South Sudan suspends media bodies for failure to register with state

South Sudan

South Sudan’s media authority says it has suspended some media organisations for failing to register with the state body weeks after the deadline elapsed.

The number of media associations suspended was not disclosed but local media Eye Radio reports that the bodies affected include Union of Journalists in South Sudan (UJOSS) and Association for Media Development in South Sudan (AMDISS).

Chairman of the South Sudan Media Authority, Elijah Alier, said on Friday that the 60 media houses have registered with them before the elapse of the deadline last week.

He had explained at different functions that the reason for the order was to among others ensure media bodies become legal entities and abide by the country’s media laws.

At the moment there is that provision that you must register. So there is no way you will be operating a media house in South Sudan without a legal ground. So as we are talking now, you must be legally registered and legally operating in the media sector.

“At the moment there is that provision that you must register. So there is no way you will be operating a media house in South Sudan without a legal ground. So as we are talking now, you must be legally registered and legally operating in the media sector,” he was quoted by Eye Radio.

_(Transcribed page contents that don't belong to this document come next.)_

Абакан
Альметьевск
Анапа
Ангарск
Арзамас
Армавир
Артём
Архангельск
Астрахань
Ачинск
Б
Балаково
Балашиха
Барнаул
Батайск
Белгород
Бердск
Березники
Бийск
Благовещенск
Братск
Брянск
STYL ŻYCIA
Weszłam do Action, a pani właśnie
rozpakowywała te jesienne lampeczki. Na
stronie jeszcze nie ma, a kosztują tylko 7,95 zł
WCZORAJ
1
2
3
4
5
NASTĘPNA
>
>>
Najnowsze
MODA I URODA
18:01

The Union of Journalists in South Sudan (UJOSS) confirmed that it has received the suspension letter which threatens to close down the association indefinitely in seven days if they fail to register.

“We are meeting on Monday and then we will have an understanding of that suspension in reference to the law,” said UJOSS Chairman Oliver Modi.

In June, the media authority said it had banned 20 foreign journalists from operating or entering the country.

The chairman of the authority, Elijah Alier said the unnamed journalists had reported “unsubstantiated and unrealistic stories” that have the potential to incite hate and violence.

A month after, access to four major news websites were blocked without any formal notice. A National Communication Authority official who pleaded anonymity told Reuters that the order to block the websites was “government policy.”

Days later, the head of the state television was arrested after failing to carry a live broadcast of President Salva Kiir’s speech during the independence day celebrations.

These incidents, among others, underscore the continuing harassment of media and journalists in the country.

The world’s youngest country plunged into conflict in December 2013 after a political feud between President Salva Kiir and armed opposition leader Riek Machar, who are from rival ethnic groups.